Plaintiff's closing inventory which reflected the value of its merchandise on hand for sale, from which it expected to realize profit, and which it had the right to value at cost or market, whichever was lower, was an important factor in ascertaining its taxable income for the year. If permitted, however, to include therein a commodity whose *585 only relationship thereto was cost of production, an essential investment in a commodity utilized to make the merchandise to be sold, would result, it seems to us, in reposing in the taxpayer an option to either treat the same as a capital asset and receive the benefit of depreciation allowance, or inventory it on the basis of merchandise on hand, whichever seemed more advantageous.

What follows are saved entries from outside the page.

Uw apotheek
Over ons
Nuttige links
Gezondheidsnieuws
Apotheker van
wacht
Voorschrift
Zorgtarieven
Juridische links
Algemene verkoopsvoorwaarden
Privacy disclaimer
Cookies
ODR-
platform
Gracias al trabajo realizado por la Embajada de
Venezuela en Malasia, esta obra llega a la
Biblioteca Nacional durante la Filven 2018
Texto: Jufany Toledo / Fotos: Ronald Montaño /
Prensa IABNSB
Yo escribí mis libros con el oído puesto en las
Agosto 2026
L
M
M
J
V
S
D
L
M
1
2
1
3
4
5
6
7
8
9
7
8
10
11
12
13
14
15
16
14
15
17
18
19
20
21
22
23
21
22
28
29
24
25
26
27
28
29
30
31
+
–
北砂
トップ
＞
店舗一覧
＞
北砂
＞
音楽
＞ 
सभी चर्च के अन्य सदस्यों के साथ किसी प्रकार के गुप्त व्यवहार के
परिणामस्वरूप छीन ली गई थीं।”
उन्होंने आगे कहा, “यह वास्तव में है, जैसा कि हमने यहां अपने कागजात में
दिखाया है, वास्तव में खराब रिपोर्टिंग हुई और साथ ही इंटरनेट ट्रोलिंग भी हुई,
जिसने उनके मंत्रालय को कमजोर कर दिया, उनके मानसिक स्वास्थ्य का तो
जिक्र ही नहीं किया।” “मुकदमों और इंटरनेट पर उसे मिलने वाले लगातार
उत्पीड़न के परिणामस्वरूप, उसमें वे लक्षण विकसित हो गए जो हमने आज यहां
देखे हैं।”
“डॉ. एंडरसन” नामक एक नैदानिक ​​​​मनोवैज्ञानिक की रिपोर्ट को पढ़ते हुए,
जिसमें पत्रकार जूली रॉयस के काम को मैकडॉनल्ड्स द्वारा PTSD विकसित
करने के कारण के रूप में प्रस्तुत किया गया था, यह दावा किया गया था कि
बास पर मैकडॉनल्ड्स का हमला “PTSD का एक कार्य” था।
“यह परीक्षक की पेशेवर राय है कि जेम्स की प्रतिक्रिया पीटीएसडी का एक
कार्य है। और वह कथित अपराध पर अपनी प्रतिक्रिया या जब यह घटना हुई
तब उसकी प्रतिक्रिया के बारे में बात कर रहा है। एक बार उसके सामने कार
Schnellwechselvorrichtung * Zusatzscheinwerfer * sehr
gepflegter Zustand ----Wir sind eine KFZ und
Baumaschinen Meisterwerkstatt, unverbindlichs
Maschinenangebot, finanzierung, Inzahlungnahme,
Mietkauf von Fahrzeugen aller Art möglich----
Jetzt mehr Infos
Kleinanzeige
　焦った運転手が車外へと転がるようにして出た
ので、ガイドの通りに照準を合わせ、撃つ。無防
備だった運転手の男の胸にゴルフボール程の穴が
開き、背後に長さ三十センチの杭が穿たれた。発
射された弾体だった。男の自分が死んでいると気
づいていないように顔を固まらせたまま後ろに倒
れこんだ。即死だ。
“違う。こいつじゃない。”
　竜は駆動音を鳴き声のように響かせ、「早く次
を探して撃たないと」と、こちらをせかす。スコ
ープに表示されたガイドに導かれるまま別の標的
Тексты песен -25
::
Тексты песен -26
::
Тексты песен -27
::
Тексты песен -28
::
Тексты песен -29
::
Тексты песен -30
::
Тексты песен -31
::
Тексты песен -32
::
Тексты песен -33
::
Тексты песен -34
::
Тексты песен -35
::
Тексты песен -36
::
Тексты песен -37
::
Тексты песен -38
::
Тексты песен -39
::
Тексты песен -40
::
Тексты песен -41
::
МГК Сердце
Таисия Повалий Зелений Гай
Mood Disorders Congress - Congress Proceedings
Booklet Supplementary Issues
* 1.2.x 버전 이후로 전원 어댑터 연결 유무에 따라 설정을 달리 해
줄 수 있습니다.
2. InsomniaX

The Commissioner when confronted with a proposition such as this case reflects, a situation incapable of definite determination from the conflicting evidence presented, has no recourse except to resort to the regulations and available precedents exemplifying the correct principle of accounting. This the Commissioner did, and we think he was right. Burroughs Adding Machine Co. v. Com'r, 9 B. T. A. 938; Spiegel, May, Stern Co. v. United States, 37 F.(2d) 988, 69 Ct. Cl. 110; Riverside Mfg. Co. v. United States, 67 Ct. Cl. 117; Id., 279 U. S. 863, 49 S. Ct. 479, 73 L. Ed. 1002.

In November, 1919, plaintiff offered for sale, as a lot, 50 tons of high-speed tool steel at $1 per pound, but failed to procure a purchaser. It supplemented the above offer by an offer to exchange tool steel for other merchandise, and in this respect failed to procure a trade. It contends herein that at least the quantity of tool steel offered for sale or exchange should be reduced from cost to market value as an inventory item. The fundamental proposition upon which the argument is predicated is that "plaintiff held these articles for sale — they were its merchandise." It is true that during this period the commodity was offered for sale or exchange. This fact we think does not change the character of the asset. The plaintiff did not manufacture tool steel. It was not an article of merchandise within the category of its established business, nor one which it maintained on hand to sell for profit in its annual business relationship with the public. It was a sporadic and unusual undertaking in an attempt to minimize as far as possible a loss already ascertained. The case of Heiner v. Tindle, 276 U.S. 582, 48 S. Ct. 326, 72 L. Ed. 714, is not, we think, apposite. The plaintiff did not convert its automobile business into the tool-steel business. The tool steel was not acquired for sale, and the reason for its disposition is apparent.

The petition will be dismissed. It is so ordered.